L'AS Monaco est frappée par une vague de blessures sans précédent. La liste des absents s'allonge de semaine en semaine, avec des cas graves et des récidives inquiétantes qui plombent les performances de l'équipe en Ligue 1.
Une épidémie de blessures graves
Le club de la Principauté cumule les accidents. Mohammed Salisu et Takumi Minamino ont tous deux subi une rupture des ligaments croisés. Christian Mawissa, lui, enchaîne les problèmes musculaires. Des joueurs d'expérience comme Paul Pogba ou Ansu Fati passent plus de temps en centre de rééducation que sur les terrains. Cette situation catastrophique a logiquement des conséquences sportives, avec l'équipe reléguée à une modeste neuvième place au classement.

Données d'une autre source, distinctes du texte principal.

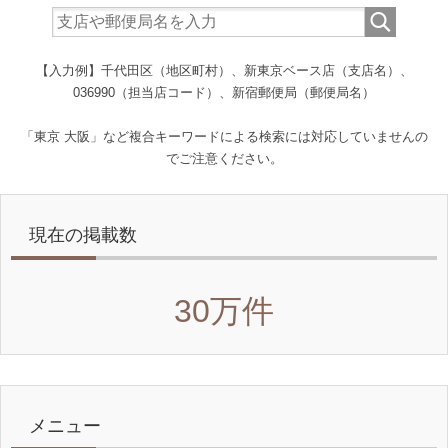
【入力例】千代田区（地区町村）、新東京ベース店（支店名）、
036990（担当店コード）、新宿郵便局（郵便局名）
「東京 大阪」など複合キーワードによる検索には対応していませんの
でご注意ください。
現在の掲載数
30万件
メニュー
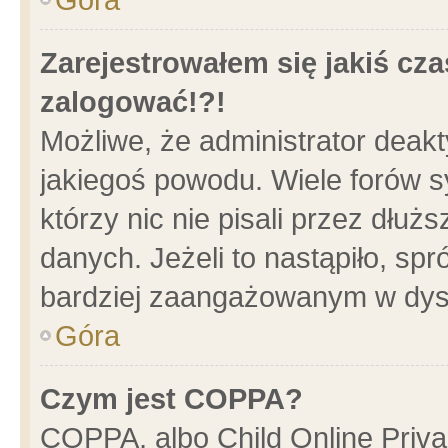
Zarejestrowałem się jakiś cza
zalogować!?!
Możliwe, że administrator deak
jakiegoś powodu. Wiele forów 
którzy nic nie pisali przez dłu
danych. Jeżeli to nastąpiło, spr
bardziej zaangażowanym w dys
Góra
Czym jest COPPA?
COPPA, albo Child Online Privac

Vadim Khetagov, l'homme de l'ombre
Selon plusieurs informations provenant de l'intérieur du club, cette crise sanitaire aurait une origine humaine. Elle serait liée à l'influence grandissante de Vadim Khetagov, un kinésiologue russe. Imposé directement par le président Dmitry Rybolovlev, cet homme travaillerait en parallèle du staff médical officiel, créant une hiérarchie parallèle source de confusion.

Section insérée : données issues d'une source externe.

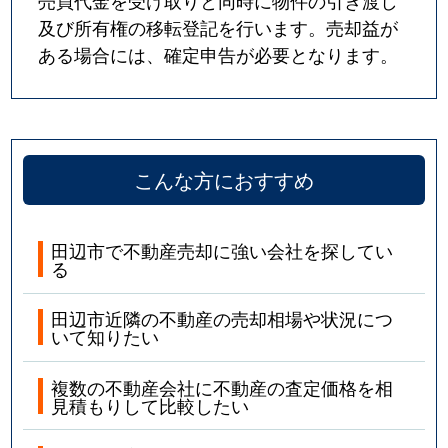
及び所有権の移転登記を行います。売却益が
ある場合には、確定申告が必要となります。
こんな方におすすめ
田辺市で不動産売却に強い会社を探してい
る
田辺市近隣の不動産の売却相場や状況につ
いて知りたい
複数の不動産会社に不動産の査定価格を相
見積もりして比較したい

Ses méthodes, décrites comme peu conventionnelles, génèrent un profond malaise au sein de l'effectif et de l'encadrement technique. Considéré par certains comme un « gourou », il agirait en totale autonomie, interférant notamment dans les protocoles de préparation physique et de renforcement musculaire, pourtant cruciaux pour éviter les blessures.
Un paradoxe monégasque
La situation est d'autant plus paradoxale que Monaco s'est doté d'infrastructures de pointe, avec un centre de performance ultramoderne. Malgré ces moyens colossaux et une équipe médicale étoffée, le club semble paralysé par cette autorité informelle. L'entraîneur Sébastien Pocognoli a indirectement pointé le problème en assurant que la charge d'entraînement était parfaitement maîtrisée.
Le directeur général Thiago Scuro a reconnu l'anormalité de la situation, évoquant la nécessité de changements. Le cas de Christian Mawissa, blessé à quatre reprises aux ischio-jambiers en seize mois, est devenu le symbole de cette crise. La solution, cependant, ne dépendrait que d'un seul homme : le président Rybolovlev, dont la confiance en son protégé bloque toute résolution.
Cette crise dépasse le simple cadre sportif. Elle révèle une défaillance organisationnelle majeure qui met en péril la saison en cours, mais aussi la carrière et l'intégrité physique de plusieurs joueurs. L'avenir du club passe par la clarification de ses lignes de commandement médicales.